In last week’s post we discussed an example of generating $10k a month in retirement income beginning at age 62 and lasting for 30 years (and more). This may seem like significant monthly income and it is. Retiring (in a metropolitan area or not) requires a fair bit of capital to generate the necessary cashflow to maintain your current standard of living. I have yet to meet a couple who wants to radically shift their current standard of living down simply to retire now. Property taxes, income taxes, health insurance, and ongoing home maintenance may easily consume a large chuck of the above mentioned $10k. This of course is before you address other discretionary spending such as travel and future fun.
We quantified $10k a month in today’s dollars as actually $12,500 a month in the future due to the ever-present rising cost of life. So how large of a reservoir of monies do you need to accumulate to accomplish this income goal? The direct answer may be $3,000,000 +/- but that doesn’t tell the whole story. What’s missing and most important is the individuality of each family’s priorities when it comes to defining “retirement” as they see it. Financial planning must take into account your current consumption habits, your views on debt, and your career trajectory both from a time and monetary perspective.
Personalizing your goals increases your probability of success when planning for retirement. What you most hope to achieve is unique to you and is often shaped by your past. This customization and possibility planning should be explored first before analyzing your portfolio. Most have this backwards and start with their portfolio. These dollars do matter, though they are not as important as your beliefs and habits. Goals, planning, and then your portfolio in that order makes a positive difference. What exactly are you working towards? What’s your vision of retirement? Understand everyone has a different viewpoint, including spouses, and there are no right or wrong answers.
Financial planning is an ongoing discovery process that allows you to explore all possibilities and add color to your life canvas. Overtime goals become clearer and life events reshape your opinions on what you think you want and what you’re working towards. What’s seen as a priority in your 30s may quickly be sidelined or exchanged for another priority in your 40s or 50s. That’s how planning works, it evolves overtime as you do. It’s less about creating a plan and putting it on the shelf and more about revisiting the plan overtime so you may refine your inputs.

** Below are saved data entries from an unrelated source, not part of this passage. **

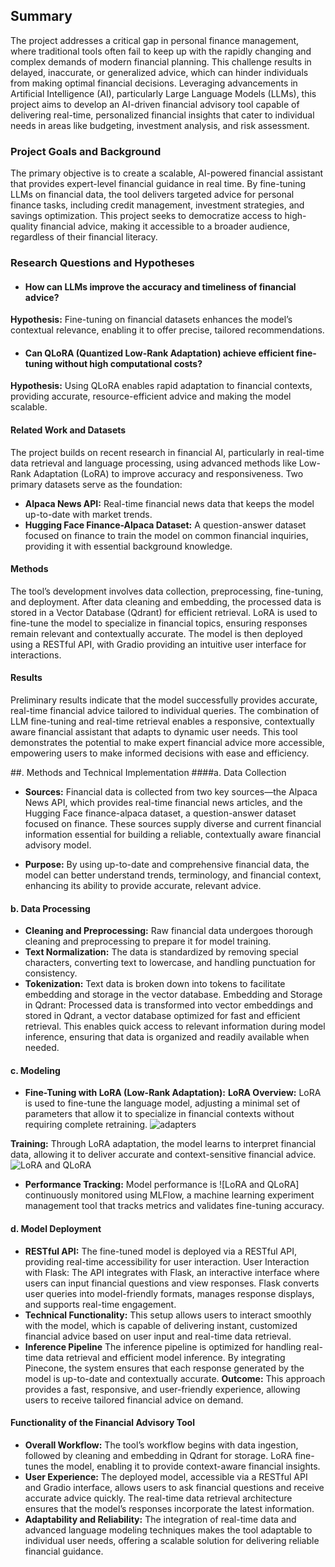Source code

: ## Summary
The project addresses a critical gap in personal finance management, where traditional tools often fail to keep up with the rapidly changing and complex demands of modern financial planning. This challenge results in delayed, inaccurate, or generalized advice, which can hinder individuals from making optimal financial decisions. Leveraging advancements in Artificial Intelligence (AI), particularly Large Language Models (LLMs), this project aims to develop an AI-driven financial advisory tool capable of delivering real-time, personalized financial insights that cater to individual needs in areas like budgeting, investment analysis, and risk assessment.

### Project Goals and Background

The primary objective is to create a scalable, AI-powered financial assistant that provides expert-level financial guidance in real time. By fine-tuning LLMs on financial data, the tool delivers targeted advice for personal finance tasks, including credit management, investment strategies, and savings optimization. This project seeks to democratize access to high-quality financial advice, making it accessible to a broader audience, regardless of their financial literacy.

### Research Questions and Hypotheses
* #### How can LLMs improve the accuracy and timeliness of financial advice?
**Hypothesis:** Fine-tuning on financial datasets enhances the model’s contextual relevance, enabling it to offer precise, tailored recommendations.
* #### Can QLoRA (Quantized Low-Rank Adaptation) achieve efficient fine-tuning without high computational costs?
**Hypothesis:** Using QLoRA enables rapid adaptation to financial contexts, providing accurate, resource-efficient advice and making the model scalable.

#### Related Work and Datasets
The project builds on recent research in financial AI, particularly in real-time data retrieval and language processing, using advanced methods like Low-Rank Adaptation (LoRA) to improve accuracy and responsiveness. Two primary datasets serve as the foundation:
* **Alpaca News API:** Real-time financial news data that keeps the model up-to-date with market trends.
* **Hugging Face Finance-Alpaca Dataset:** A question-answer dataset focused on finance to train the model on common financial inquiries, providing it with essential background knowledge.

#### Methods
The tool’s development involves data collection, preprocessing, fine-tuning, and deployment. After data cleaning and embedding, the processed data is stored in a Vector Database (Qdrant) for efficient retrieval. LoRA is used to fine-tune the model to specialize in financial topics, ensuring responses remain relevant and contextually accurate. The model is then deployed using a RESTful API, with Gradio providing an intuitive user interface for interactions.

#### Results
Preliminary results indicate that the model successfully provides accurate, real-time financial advice tailored to individual queries. The combination of LLM fine-tuning and real-time retrieval enables a responsive, contextually aware financial assistant that adapts to dynamic user needs. This tool demonstrates the potential to make expert financial advice more accessible, empowering users to make informed decisions with ease and efficiency.

##. Methods and Technical Implementation
####a. Data Collection
* **Sources:** Financial data is collected from two key sources—the Alpaca News API, which provides real-time financial news articles, and the Hugging Face finance-alpaca dataset, a question-answer dataset focused on finance. These sources supply diverse and current financial information essential for building a reliable, contextually aware financial advisory model.

* **Purpose:** By using up-to-date and comprehensive financial data, the model can better understand trends, terminology, and financial context, enhancing its ability to provide accurate, relevant advice.

#### b. Data Processing
* **Cleaning and Preprocessing:** Raw financial data undergoes thorough cleaning and preprocessing to prepare it for model training.
* **Text Normalization:** The data is standardized by removing special characters, converting text to lowercase, and handling punctuation for consistency.
* **Tokenization:** Text data is broken down into tokens to facilitate embedding and storage in the vector database.
Embedding and Storage in Qdrant: Processed data is transformed into vector embeddings and stored in Qdrant, a vector database optimized for fast and efficient retrieval. This enables quick access to relevant information during model inference, ensuring that data is organized and readily available when needed.

#### c. Modeling
* **Fine-Tuning with LoRA (Low-Rank Adaptation):**
**LoRA Overview:** LoRA is used to fine-tune the language model, adjusting a minimal set of parameters that allow it to specialize in financial contexts without requiring complete retraining.
![adapters](https://github.com/user-attachments/assets/a7c5600d-48b8-426f-be95-6d4aea2cb0fb)

**Training:** Through LoRA adaptation, the model learns to interpret financial data, allowing it to deliver accurate and context-sensitive financial advice.
![LoRA and QLoRA](https://github.com/user-attachments/assets/49bc20cc-eccd-481b-847f-8beea9ed4a6e)


* **Performance Tracking:** Model performance is ![LoRA and QLoRA]
continuously monitored using MLFlow, a machine learning experiment management tool that tracks metrics and validates fine-tuning accuracy.

#### d.  Model Deployment
* **RESTful API:** The fine-tuned model is deployed via a RESTful API, providing real-time accessibility for user interaction.
User Interaction with Flask: The API integrates with Flask, an interactive interface where users can input financial questions and view responses. Flask converts user queries into model-friendly formats, manages response displays, and supports real-time engagement.
* **Technical Functionality:** This setup allows users to interact smoothly with the model, which is capable of delivering instant, customized financial advice based on user input and real-time data retrieval.
* **Inference Pipeline**
The inference pipeline is optimized for handling real-time data retrieval and efficient model inference. By integrating Pinecone, the system ensures that each response generated by the model is up-to-date and contextually accurate.
**Outcome:** This approach provides a fast, responsive, and user-friendly experience, allowing users to receive tailored financial advice on demand.

#### Functionality of the Financial Advisory Tool
* **Overall Workflow:** The tool’s workflow begins with data ingestion, followed by cleaning and embedding in Qdrant for storage. LoRA fine-tunes the model, enabling it to provide context-aware financial insights.
* **User Experience:** The deployed model, accessible via a RESTful API and Gradio interface, allows users to ask financial questions and receive accurate advice quickly. The real-time data retrieval architecture ensures that the model’s responses incorporate the latest information.
* **Adaptability and Reliability:** The integration of real-time data and advanced language modeling techniques makes the tool adaptable to individual user needs, offering a scalable solution for delivering reliable financial guidance.

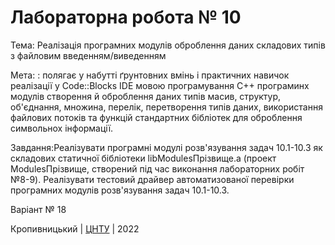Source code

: ﻿# Лабораторна робота № 10

Тема: Реалізація програмних модулів оброблення даних складових типів з файловим введенням/виведенням

Мета: : полягає у набутті ґрунтовних вмінь і практичних навичок реалізації у Code::Blocks IDE мовою програмування C++ програминх модулів створення й оброблення даних типів масив, структур, об'єднання, множина, перелік, перетворення типів даних, використання файлових потоків та функцій стандартних бібліотек для оброблення символьнох інформації.

Завдання:Реалізувати програмні модулі розв'язування задач 10.1-10.3 як складових статичної бібліотеки libModulesПрізвище.a (проект ModulesПрізвище, створений під час виконання лабораторних робіт №8-9). Реалізувати тестовий драйвер автоматизованої перевірки програмних модулів розв'язування задач 10.1-10.3.

Варіант № 18


Кропивницький | <a href="http://www.kntu.kr.ua/">ЦНТУ</a> | 2022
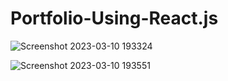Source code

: # Portfolio-Using-React.js


![Screenshot 2023-03-10 193324](https://user-images.githubusercontent.com/102305307/224336061-1442973c-0942-4e72-a7c5-797864f187c6.png)




![Screenshot 2023-03-10 193551](https://user-images.githubusercontent.com/102305307/224336470-2333a668-10d6-4e92-bc64-828119461526.png)
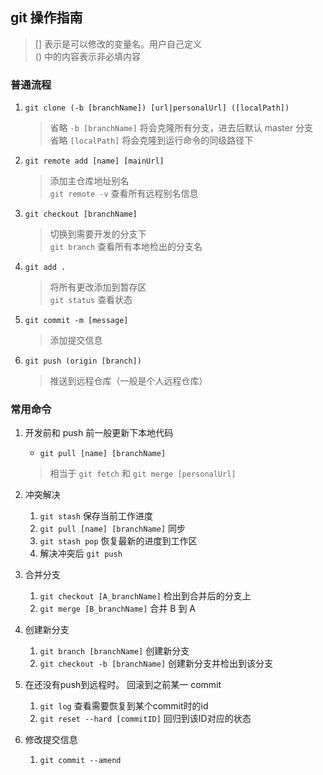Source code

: ## git 操作指南
> [] 表示是可以修改的变量名。用户自己定义  
> () 中的内容表示非必填内容

### 普通流程
1. `git clone (-b [branchName]) [url|personalUrl] ([localPath])`
	> 省略 `-b [branchName]` 将会克隆所有分支，进去后默认 master 分支  
	> 省略 `[localPath]` 将会克隆到运行命令的同级路径下

1. `git remote add [name] [mainUrl]`
	> 添加主仓库地址别名  
	> `git remote -v` 查看所有远程别名信息

1. `git checkout [branchName]`
	> 切换到需要开发的分支下  
	> `git branch` 查看所有本地检出的分支名

1. `git add .`
	> 将所有更改添加到暂存区  
	> `git status` 查看状态

1. `git commit -m [message]`
	> 添加提交信息

1. `git push (origin [branch])`
	> 推送到远程仓库（一般是个人远程仓库）


### 常用命令

1. 开发前和 push 前一般更新下本地代码  
	- `git pull [name] [branchName]`
	> 相当于 `git fetch` 和 `git merge [personalUrl]`

1. 冲突解决
	1. `git stash` 保存当前工作进度
	2. `git pull [name] [branchName]` 同步
	3. `git stash pop` 恢复最新的进度到工作区
	4. 解决冲突后 `git push`
 
1. 合并分支
	1. `git checkout [A_branchName]` 检出到合并后的分支上
	1. `git merge [B_branchName]` 合并 B 到 A
 
1. 创建新分支
	1. `git branch [branchName]` 创建新分支
	2. `git checkout -b [branchName]` 创建新分支并检出到该分支
 
1. 在还没有push到远程时。 回滚到之前某一 commit
	1. `git log` 查看需要恢复到某个commit时的id
	2. `git reset --hard [commitID]` 回归到该ID对应的状态
 
1. 修改提交信息
	1. `git commit --amend`
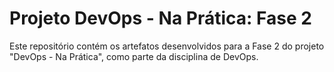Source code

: # Projeto DevOps - Na Prática: Fase 2

Este repositório contém os artefatos desenvolvidos para a Fase 2 do projeto "DevOps - Na Prática", como parte da disciplina de DevOps.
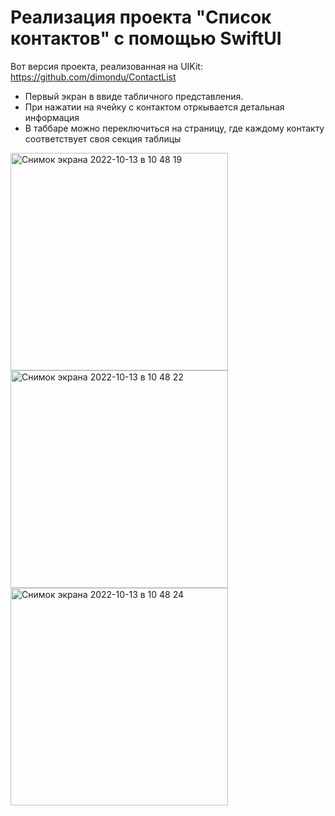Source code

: # Реализация проекта "Список контактов" с помощью SwiftUI

Вот версия проекта, реализованная на UIKit: https://github.com/dimondu/ContactList

- Первый экран в ввиде табличного представления. 
- При нажатии на ячейку с контактом отркывается детальная информация
- В таббаре можно переключиться на страницу, где каждому контакту соответствует своя секция таблицы

<img width="348" alt="Снимок экрана 2022-10-13 в 10 48 19" src="https://user-images.githubusercontent.com/34001634/195534961-9d679382-c09a-4726-9870-be2c5b58115c.png">
<img width="348" alt="Снимок экрана 2022-10-13 в 10 48 22" src="https://user-images.githubusercontent.com/34001634/195534977-6cc02645-9bba-4f3b-b480-5762ae8caa53.png">
<img width="348" alt="Снимок экрана 2022-10-13 в 10 48 24" src="https://user-images.githubusercontent.com/34001634/195534997-147fdfcc-881a-4ca2-945d-0b40125ee644.png">

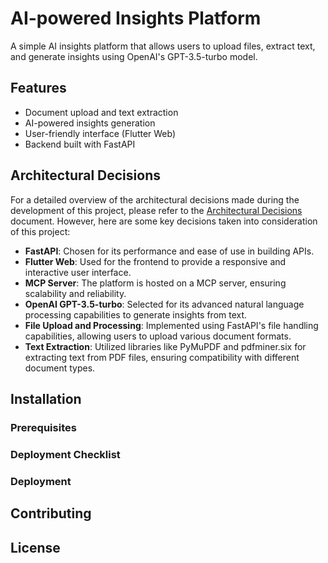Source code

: # AI-powered Insights Platform

A simple AI insights platform that allows users to upload files, extract text, and generate insights using OpenAI's GPT-3.5-turbo model.

## Features

- Document upload and text extraction
- AI-powered insights generation
- User-friendly interface (Flutter Web)
- Backend built with FastAPI

## Architectural Decisions

For a detailed overview of the architectural decisions made during the development of this project, please refer to the [Architectural Decisions](docs/architectural_decisions.md) document.
However, here are some key decisions taken into consideration of this project:

- **FastAPI**: Chosen for its performance and ease of use in building APIs.
- **Flutter Web**: Used for the frontend to provide a responsive and interactive user interface.
- **MCP Server**: The platform is hosted on a MCP server, ensuring scalability and reliability.
- **OpenAI GPT-3.5-turbo**: Selected for its advanced natural language processing capabilities to generate insights from text.
- **File Upload and Processing**: Implemented using FastAPI's file handling capabilities, allowing users to upload various document formats.
- **Text Extraction**: Utilized libraries like PyMuPDF and pdfminer.six for extracting text from PDF files, ensuring compatibility with different document types.

## Installation

### Prerequisites

### Deployment Checklist

### Deployment

## Contributing

## License
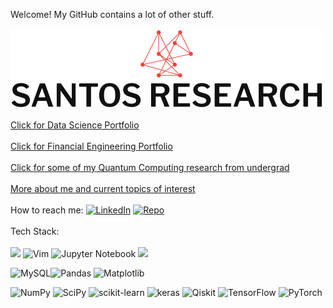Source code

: Welcome! My GitHub contains a lot of other stuff.
\
\
![](/download.webp)
\
\
[Click for Data Science Portfolio](/dsp.md)
\
\
[Click for Financial Engineering Portfolio](/fgp.md) 
\
\
[Click for some of my Quantum Computing research from undergrad](https://github.com/diracdyson/vqeh2neutralspsa)
\
\
[More about me and current topics of interest](/skrt.md)
\
\
How to reach me: 
[![LinkedIn](https://img.shields.io/badge/linkedin-%230077B5.svg?style=for-the-badge&logo=linkedin&logoColor=white)](https://linkedin.com/in/brandonlee-santos/) [![Repo](https://badgen.net/badge/icon/GitHub?icon=github&label)](https://github.com/diracdyson)
\
\
Tech Stack:
\
\
![](https://badgen.net/pypi/python/black) 
![Vim](https://img.shields.io/badge/VIM-%2311AB00.svg?style=for-the-badge&logo=vim&logoColor=white)
![Jupyter Notebook](https://img.shields.io/badge/jupyter-%23FA0F00.svg?style=for-the-badge&logo=jupyter&logoColor=white) 
![](https://img.shields.io/badge/Colab-F9AB00?style=for-the-badge&logo=googlecolab&color=525252)


![MySQL](https://img.shields.io/badge/mysql-%2300f.svg?style=for-the-badge&logo=mysql&logoColor=white)![Pandas](https://img.shields.io/badge/pandas-%23150458.svg?style=for-the-badge&logo=pandas&logoColor=white)
![Matplotlib](https://img.shields.io/badge/Matplotlib-%23ffffff.svg?style=for-the-badge&logo=Matplotlib&logoColor=black)


![NumPy](https://img.shields.io/badge/numpy-%23013243.svg?style=for-the-badge&logo=numpy&logoColor=white)
![SciPy](https://img.shields.io/badge/SciPy-%230C55A5.svg?style=for-the-badge&logo=scipy&logoColor=%white)
![scikit-learn](https://img.shields.io/badge/scikit--learn-%23F7931E.svg?style=for-the-badge&logo=scikit-learn&logoColor=white)
![keras](https://img.shields.io/badge/Keras-FF0000?style=for-the-badge&logo=keras&logoColor=white)
![Qiskit](https://img.shields.io/badge/Qiskit-%236929C4.svg?style=for-the-badge&logo=Qiskit&logoColor=white)
![TensorFlow](https://img.shields.io/badge/TensorFlow-%23FF6F00.svg?style=for-the-badge&logo=TensorFlow&logoColor=white)
![PyTorch](https://img.shields.io/badge/PyTorch-%23EE4C2C.svg?style=for-the-badge&logo=PyTorch&logoColor=white)

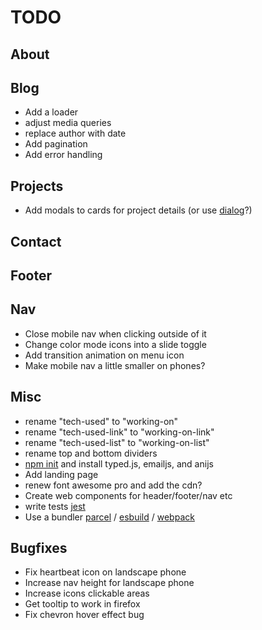 # TODO

## About

## Blog

- Add a loader
- adjust media queries
- replace author with date
- Add pagination
- Add error handling

## Projects

- Add modals to cards for project details (or use [dialog](https://developer.mozilla.org/en-US/docs/Web/HTML/Element/dialog)?)

## Contact

## Footer

## Nav

- Close mobile nav when clicking outside of it
- Change color mode icons into a slide toggle
- Add transition animation on menu icon
- Make mobile nav a little smaller on phones?

## Misc

- rename "tech-used" to "working-on"
- rename "tech-used-link" to "working-on-link"
- rename "tech-used-list" to "working-on-list"
- rename top and bottom dividers
- [npm init](https://nodesource.com/blog/an-absolute-beginners-guide-to-using-npm/) and install typed.js, emailjs, and anijs
- Add landing page
- renew font awesome pro and add the cdn?
- Create web components for header/footer/nav etc
- write tests [jest](https://jestjs.io/)
- Use a bundler [parcel](https://github.com/parcel-bundler/parcel#readme) / [esbuild](https://github.com/evanw/esbuild#readme) / [webpack](https://github.com/webpack/webpack)

## Bugfixes

- Fix heartbeat icon on landscape phone
- Increase nav height for landscape phone
- Increase icons clickable areas
- Get tooltip to work in firefox
- Fix chevron hover effect bug
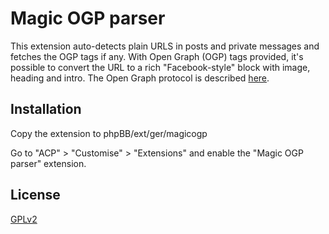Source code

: # Magic OGP parser

This extension auto-detects plain URLS in posts and private messages and fetches the OGP tags if any.
With Open Graph (OGP) tags provided, it's possible to convert the URL to a rich "Facebook-style" block with image, heading and intro. 
The Open Graph protocol is described [here](http://ogp.me/).

## Installation

Copy the extension to phpBB/ext/ger/magicogp

Go to "ACP" > "Customise" > "Extensions" and enable the "Magic OGP parser" extension.

## License

[GPLv2](license.txt)
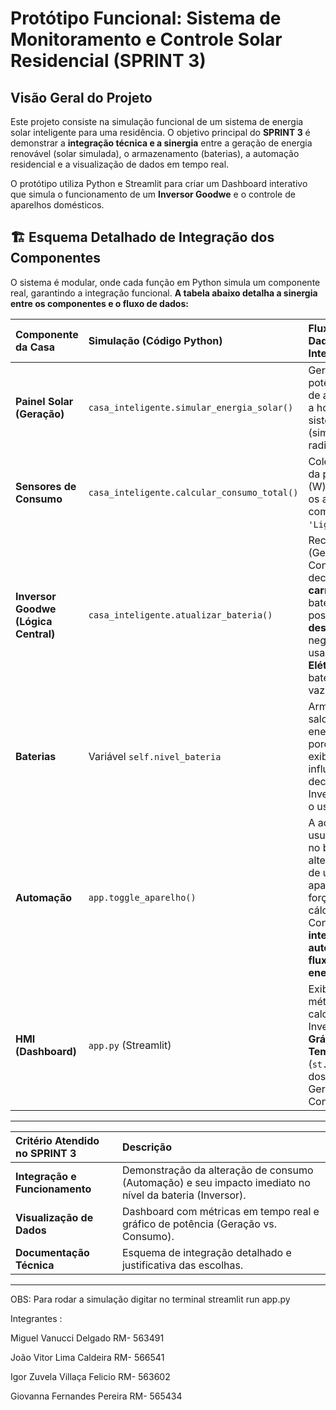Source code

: #  Protótipo Funcional: Sistema de Monitoramento e Controle Solar Residencial (SPRINT 3)

##  Visão Geral do Projeto

Este projeto consiste na simulação funcional de um sistema de energia solar inteligente para uma residência. O objetivo principal do **SPRINT 3** é demonstrar a **integração técnica e a sinergia** entre a geração de energia renovável (solar simulada), o armazenamento (baterias), a automação residencial e a visualização de dados em tempo real.

O protótipo utiliza Python e Streamlit para criar um Dashboard interativo que simula o funcionamento de um **Inversor Goodwe** e o controle de aparelhos domésticos.

## 🏗️ Esquema Detalhado de Integração dos Componentes

O sistema é modular, onde cada função em Python simula um componente real, garantindo a integração funcional. **A tabela abaixo detalha a sinergia entre os componentes e o fluxo de dados:**

| Componente da Casa | Simulação (Código Python) | Fluxo de Dados e Integração |
| :--- | :--- | :--- |
| **Painel Solar (Geração)** | `casa_inteligente.simular_energia_solar()` | Gera a potência (W) de acordo com a hora do sistema (simulando a radiação solar). |
| **Sensores de Consumo** | `casa_inteligente.calcular_consumo_total()` | Coleta a soma da potência (W) de todos os aparelhos com `estado = 'Ligado'`. |
| **Inversor Goodwe (Lógica Central)** | `casa_inteligente.atualizar_bateria()` | Recebe (Geração - Consumo) e decide o fluxo: **carregar** a bateria se positivo, **descarregar** se negativo, ou usar a **Rede Elétrica** se a bateria estiver vazia. |
| **Baterias** | Variável `self.nivel_bateria` | Armazena o saldo energético. Sua porcentagem é exibida e influencia a decisão do Inversor sobre o uso da Rede. |
| **Automação** | `app.toggle_aparelho()` | A ação do usuário (clicar no botão) altera o estado de um aparelho, o que força um novo cálculo de Consumo Total, **integrando a automação ao fluxo de energia**. |
| **HMI (Dashboard)** | `app.py` (Streamlit) | Exibe as métricas calculadas pelo Inversor e o **Gráfico em Tempo Real** (`st.line_chart`) dos dados de Geração e Consumo. |

---

| Critério Atendido no SPRINT 3 | Descrição |
| :--- | :--- |
| **Integração e Funcionamento** | Demonstração da alteração de consumo (Automação) e seu impacto imediato no nível da bateria (Inversor). |
| **Visualização de Dados** | Dashboard com métricas em tempo real e gráfico de potência (Geração vs. Consumo). |
| **Documentação Técnica** | Esquema de integração detalhado e justificativa das escolhas. |

---

OBS: Para rodar a simulação digitar no terminal streamlit run app.py

Integrantes : 

Miguel Vanucci Delgado RM- 563491

João Vitor Lima Caldeira RM- 566541

Igor Zuvela Villaça Felicio RM- 563602

Giovanna Fernandes Pereira RM- 565434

The earlier you begin to consider how you may repurpose your time one day the more choices available. Retirements today are more active and engaging then those in the past from what I see. Having the ability to control your time and spend it in enjoyable activities creates a new chapter. This may take patience and perhaps some trial-and-error overtime but it’s worth it. What it definitely takes is a plan and ongoing dialogue with a skilled financial professional who knows the right questions to ask. Having an accountability coach to keep you focused allows you to enjoy the journey. Challenges and personal growth are an outcome of good planning.
From my perspective, the most important aspect of financial planning is time. Knowing how much it will take financially is helpful, but time allows monies to compound to make retirement a reality. Starting a conversation earlier than necessary on your possibility planning provides direction. Recognizing this path may change is helpful, it’s about a raised awareness on where you are now and where you are headed. Time allows you to think clearly, consider alternatives, and keeps you from reacting. This reflection may lead to changing your current approach with investments and may present different viewpoints that have not been considered. It all begins with a conversation, the sooner the better.